> **EXERCISE**
Transcribe all records below exactly, without images.

> **Saved data entries**

:::::

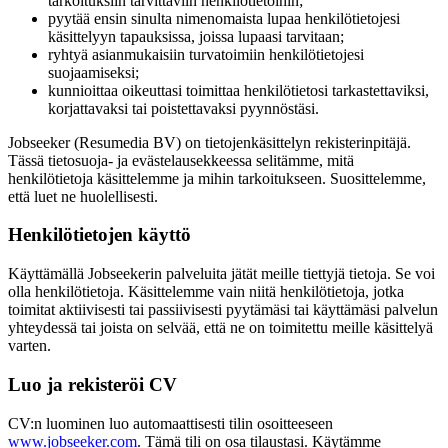
tarkoituksiin tarvittaviin henkilötietoihin;
pyytää ensin sinulta nimenomaista lupaa henkilötietojesi
käsittelyyn tapauksissa, joissa lupaasi tarvitaan;
ryhtyä asianmukaisiin turvatoimiin henkilötietojesi
suojaamiseksi;
kunnioittaa oikeuttasi toimittaa henkilötietosi tarkastettaviksi,
korjattavaksi tai poistettavaksi pyynnöstäsi.
Jobseeker (Resumedia BV) on tietojenkäsittelyn rekisterinpitäjä.
Tässä tietosuoja- ja evästelausekkeessa selitämme, mitä
henkilötietoja käsittelemme ja mihin tarkoitukseen. Suosittelemme,
että luet ne huolellisesti.
Henkilötietojen käyttö
Käyttämällä Jobseekerin palveluita jätät meille tiettyjä tietoja. Se voi
olla henkilötietoja. Käsittelemme vain niitä henkilötietoja, jotka
toimitat aktiivisesti tai passiivisesti pyytämäsi tai käyttämäsi palvelun
yhteydessä tai joista on selvää, että ne on toimitettu meille käsittelyä
varten.
Luo ja rekisteröi CV
CV:n luominen luo automaattisesti tilin osoitteeseen
www.jobseeker.com
. Tämä tili on osa tilaustasi. Käytämme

:::::

> **RESPONSE**
tarkoituksiin tarvittaviin henkilötietoihin;
pyytää ensin sinulta nimenomaista lupaa henkilötietojesi
käsittelyyn tapauksissa, joissa lupaasi tarvitaan;
ryhtyä asianmukaisiin turvatoimiin henkilötietojesi
suojaamiseksi;
kunnioittaa oikeuttasi toimittaa henkilötietosi tarkastettaviksi,
korjattavaksi tai poistettavaksi pyynnöstäsi.
Jobseeker (Resumedia BV) on tietojenkäsittelyn rekisterinpitäjä.
Tässä tietosuoja- ja evästelausekkeessa selitämme, mitä
henkilötietoja käsittelemme ja mihin tarkoitukseen. Suosittelemme,
että luet ne huolellisesti.
Henkilötietojen käyttö
Käyttämällä Jobseekerin palveluita jätät meille tiettyjä tietoja. Se voi
olla henkilötietoja. Käsittelemme vain niitä henkilötietoja, jotka
toimitat aktiivisesti tai passiivisesti pyytämäsi tai käyttämäsi palvelun
yhteydessä tai joista on selvää, että ne on toimitettu meille käsittelyä
varten.
Luo ja rekisteröi CV
CV:n luominen luo automaattisesti tilin osoitteeseen
www.jobseeker.com
. Tämä tili on osa tilaustasi. Käytämme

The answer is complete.